Photo by Mike Heikilla
We seem to be digging deeper into the pile, as those shove-its out of 5050s and frontside 180s into them are livening up trick rotations in our most forward-thinking videos.
If a backside 360 out of a 5050 grind is a high-low version of technical skateboarding in the age where some skaters’ trick repertoires have been slimmed to a half-dozen, how has the other end of the spectrum risen to prominence? Is it because the spike in wall-rail popularity was stopped in its tracks because we remembered how few tricks are actually possible on wall-rails? Or is a Holden Caulfield-esque fetishization of youth to blame?
Skateboarding is obsessed with the nineties. It’s when street skating came of age. It’s when the VX1000 was invented. It’s when we re-issue board graphics from. It’s where Peter pulls antiquated internet iconography from. It’s when we insist hip-hop’s purported “golden age” was. It’s where we dig back to resurrect defunct companies so that maybe a new generation would appreciate them the way they did.
Just as we ran out of tricks to do down wall-rails, we ran out of shit from the nineties worth fawning over. “Nah man, maybe that company that was only around from ’97 until later in ’97 isn’t worth bringing back…”

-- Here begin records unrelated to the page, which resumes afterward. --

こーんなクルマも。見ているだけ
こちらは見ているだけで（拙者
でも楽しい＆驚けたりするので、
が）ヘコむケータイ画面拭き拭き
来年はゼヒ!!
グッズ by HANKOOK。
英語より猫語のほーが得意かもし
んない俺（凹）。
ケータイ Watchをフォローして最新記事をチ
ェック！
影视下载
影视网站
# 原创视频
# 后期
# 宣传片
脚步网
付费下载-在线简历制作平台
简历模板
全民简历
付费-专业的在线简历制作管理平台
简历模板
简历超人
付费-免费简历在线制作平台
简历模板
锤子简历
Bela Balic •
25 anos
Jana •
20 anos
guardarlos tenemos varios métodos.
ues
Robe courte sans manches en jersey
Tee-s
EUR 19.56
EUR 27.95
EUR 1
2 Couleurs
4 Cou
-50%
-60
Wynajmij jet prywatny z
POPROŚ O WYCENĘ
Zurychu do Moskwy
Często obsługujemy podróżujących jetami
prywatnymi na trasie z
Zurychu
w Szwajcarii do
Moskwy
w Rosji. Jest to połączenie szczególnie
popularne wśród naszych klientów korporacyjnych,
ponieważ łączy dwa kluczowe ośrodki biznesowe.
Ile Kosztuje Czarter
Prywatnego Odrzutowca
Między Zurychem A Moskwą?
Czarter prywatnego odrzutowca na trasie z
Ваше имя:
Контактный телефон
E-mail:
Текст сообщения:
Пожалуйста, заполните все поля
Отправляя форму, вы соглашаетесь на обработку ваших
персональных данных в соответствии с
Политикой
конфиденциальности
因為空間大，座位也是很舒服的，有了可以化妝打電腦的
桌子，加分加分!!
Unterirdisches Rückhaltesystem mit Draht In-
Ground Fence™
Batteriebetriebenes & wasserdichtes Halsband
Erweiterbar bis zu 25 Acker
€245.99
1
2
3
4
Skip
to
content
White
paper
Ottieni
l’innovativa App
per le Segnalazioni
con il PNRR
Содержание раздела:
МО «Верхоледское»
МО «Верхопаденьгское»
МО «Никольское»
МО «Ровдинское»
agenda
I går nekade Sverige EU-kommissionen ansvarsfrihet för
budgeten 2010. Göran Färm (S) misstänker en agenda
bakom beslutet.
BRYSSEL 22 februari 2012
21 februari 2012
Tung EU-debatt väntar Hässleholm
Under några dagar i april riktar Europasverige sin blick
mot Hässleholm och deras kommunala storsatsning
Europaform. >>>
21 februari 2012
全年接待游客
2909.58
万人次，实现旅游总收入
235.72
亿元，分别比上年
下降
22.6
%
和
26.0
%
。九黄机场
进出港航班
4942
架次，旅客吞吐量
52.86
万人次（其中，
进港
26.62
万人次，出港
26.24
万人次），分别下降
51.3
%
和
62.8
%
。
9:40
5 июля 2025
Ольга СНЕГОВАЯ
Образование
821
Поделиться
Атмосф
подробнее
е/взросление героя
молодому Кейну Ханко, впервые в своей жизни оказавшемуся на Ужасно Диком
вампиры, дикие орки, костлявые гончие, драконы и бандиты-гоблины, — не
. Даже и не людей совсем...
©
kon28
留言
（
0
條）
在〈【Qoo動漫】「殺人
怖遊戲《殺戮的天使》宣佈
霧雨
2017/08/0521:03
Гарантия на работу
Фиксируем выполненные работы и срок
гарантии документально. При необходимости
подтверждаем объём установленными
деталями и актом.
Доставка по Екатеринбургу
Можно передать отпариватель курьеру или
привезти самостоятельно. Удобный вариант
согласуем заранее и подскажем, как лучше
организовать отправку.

What came after the nineties? Y2k bro. From Bleach‘s nods to INFMS and it embracing a time when MF Doom + RJD2 were a skate video music supervision tandem equivalent in popularity to today’s Future + #skatevideohouse pairing, to the E.S.T. cut-ins in Tierney’s last Zoo part, to the evident depletion of Hilfiger and Nautica gear among citywide secondhand stores giving way to the appearance of Evisu jeans in Cee-Lo, the 2000s are the new decade to #reference. Whether or not Peter begins to pull from Windows 2000 for the next Bronze video remains to be seen, but noseslide 270 shuvs certainly seem overdue for a comeback.